The avenues of Lascar Cartagiu, Bulevarduls Magheru and Dacia all come to an intersection at Piata Romana. This quirky neighbourhood is bursting with personality and charm.
Piata Romana is a great spot for people-watching in quaint coffee shops, browsing through vintage clothing stores, and visiting eccentric independent book shops. Think of it as Bucharest’s answer to Greenwich Village in NYC.
Cismigiu is an upscale residential area that borders the park of the same name. This is a great place to base yourself if you want to stay somewhere a little quieter. Cismigiu gives you a feel for what it’s really like to be “local” in Bucharest. You may wish to consider the below Cismigiu hotels.
Unirii Square is about as central as it gets. The Centru Vechi is just a ten minute walk away from here, and the Palace of the Parliament is also right on your doorstep.

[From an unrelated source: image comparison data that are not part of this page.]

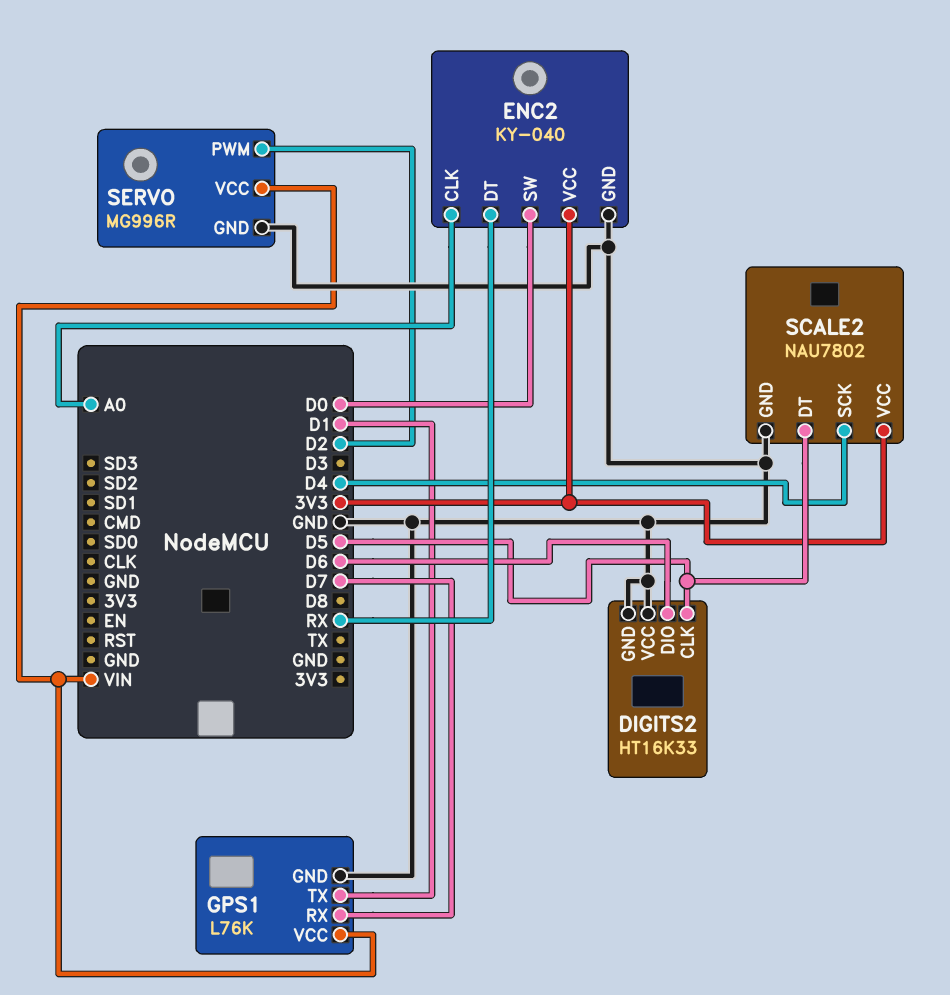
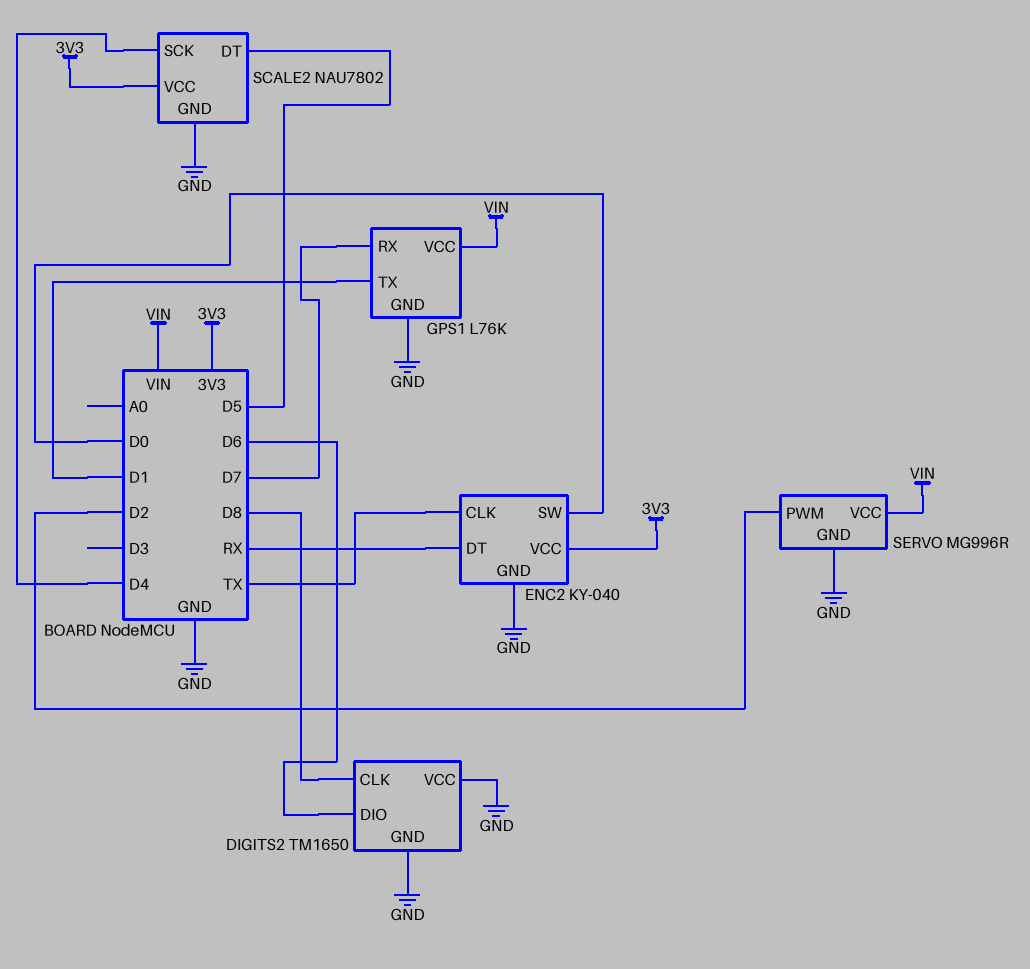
DIGITS2: HT16K33 -> TM1650
DIGITS2 pin CLK: D5 -> D8
ENC2 pin CLK: A0 -> TX

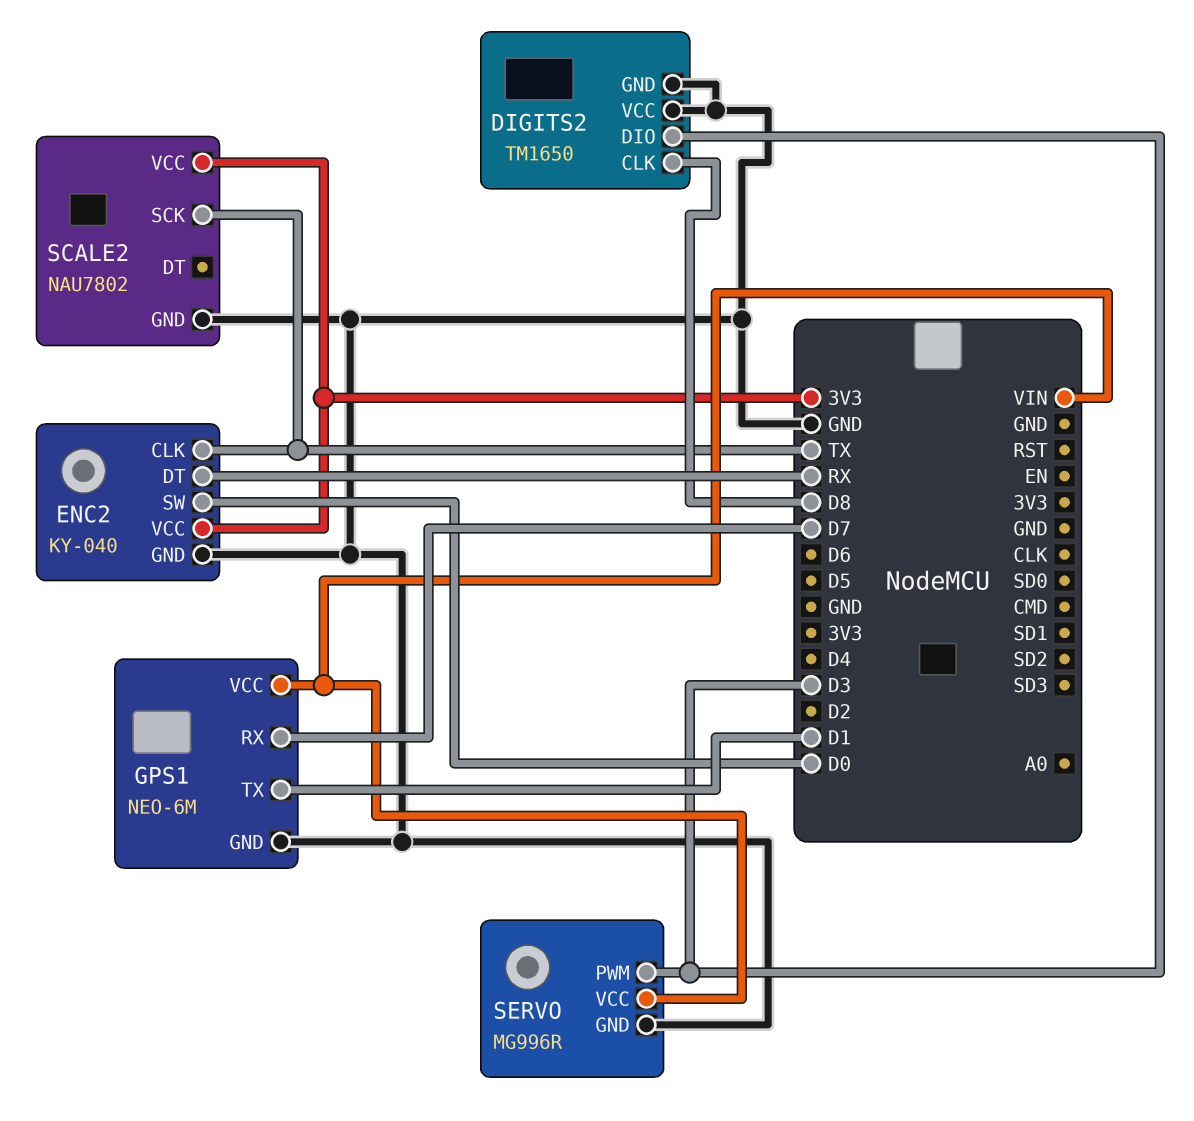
DIGITS2 pin DIO: D6 -> D3
GPS1: L76K -> NEO-6M
SCALE2 pin DT: D5 -> none
SCALE2 pin SCK: D4 -> TX
SERVO pin PWM: D2 -> D3

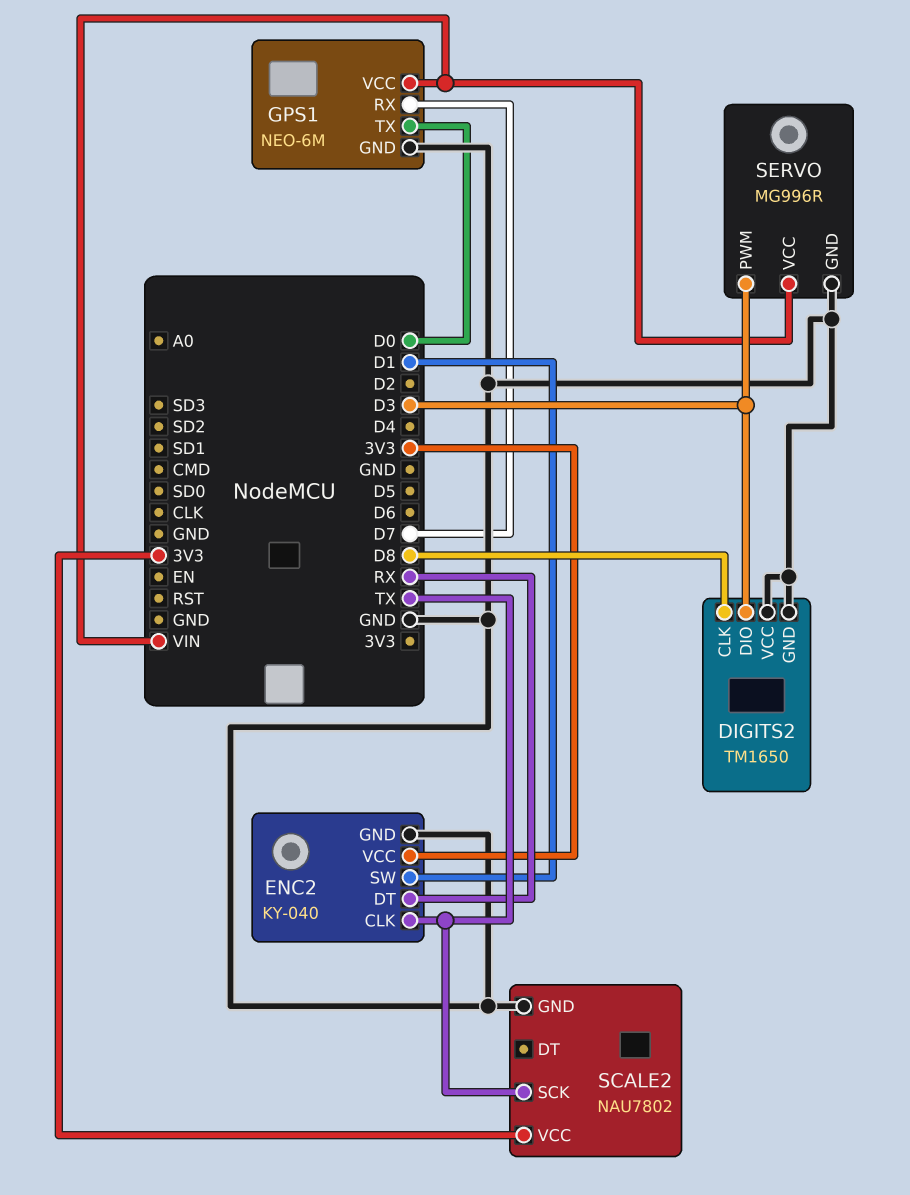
ENC2 pin SW: D0 -> D1
GPS1 pin TX: D1 -> D0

Don’t miss the evening Unirii water fountain show which will be hosted right by your accommodation. The below hotels are worth considering if you are looking at staying in Unirii Square.
- Bucharest does not have the best reputation. However, the city is relatively safe during the day. Take common-sense precautions and watch your belongings.
- It is advisable to purchase comprehensive travel insurance for visiting Bucharest, just as you would with travelling anywhere else in the world. You never know what may happen.
- Uber is available in Bucharest. Download the app to save the hassle of having to negotiate prices with Romanian taxi drivers.
- Wear comfortable footwear and prepare to do a lot of walking around Bucharest’s old town district.
- The national currency in Romania is Romanian Lei. Keep an eye on the latest exchange rates before you travel.
- Do not change your Romanian Lei at airports, hotels, or major transportation hubs. The rate will not be competitive. Try to change currency at exchange offices in the city centre.
- Romanians are friendly and hospitable people. I travelled to Romania as a solo female and never felt uncomfortable. You will have a wonderful time!